Harrison is by no means unique in parlaying his graduate linguistics education into a Bible translation ministry. Indeed, a significant segment of the linguistics community is comprised of missionaries who seek to bring the Bible to new language groups.

According to the most recent United Bible Societies’ World Report, portions of the Bible have been translated into 2,454 languages—an impressive number but still well under half of the estimated 6,912 languages still spoken in the world today.

And very few missionary linguists are successful in translating the Bible in its entirety. In the case of complete translations of both the Old and New Testaments, the world’s total shrinks to 438. Within Harrison’s mission field, Brazil, the number dwindles further.
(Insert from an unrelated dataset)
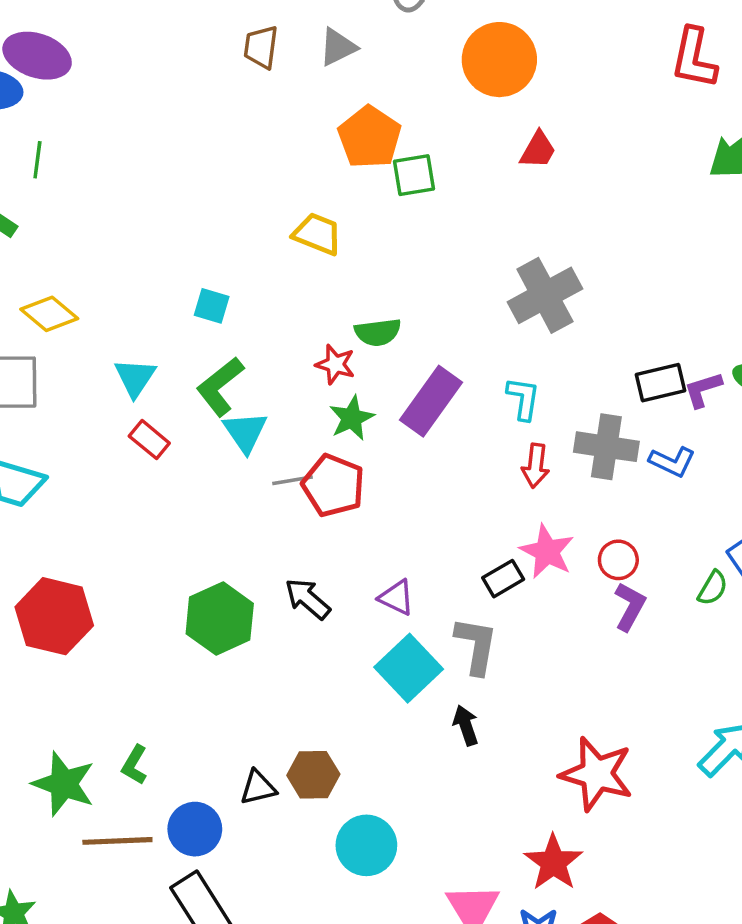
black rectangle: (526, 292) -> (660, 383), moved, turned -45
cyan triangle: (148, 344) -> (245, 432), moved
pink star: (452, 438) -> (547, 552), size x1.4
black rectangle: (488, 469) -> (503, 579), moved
Of the country’s estimated 188 living languages, portions of the Bible have been translated into almost 40, but the entire Bible had only been translated into two. Now, thanks to Harrison, there are three.

For the Guajajara, Harrison’s translation project has illuminated their understanding of their tribe’s unique identity and voice.

“The tribe has had contact with outside civilization for over 300 years,” notes Harrison. “They were first contacted in the 1600s. So they’d seen books; they just didn’t know how to read them.

“They had no idea they could write their own language, or that they had a ‘real language’ at all. When they found out they could, it changed their whole view of things … all of a sudden they developed this pride in their language. Everyone wanted to learn how to read it. And now, most of them have.”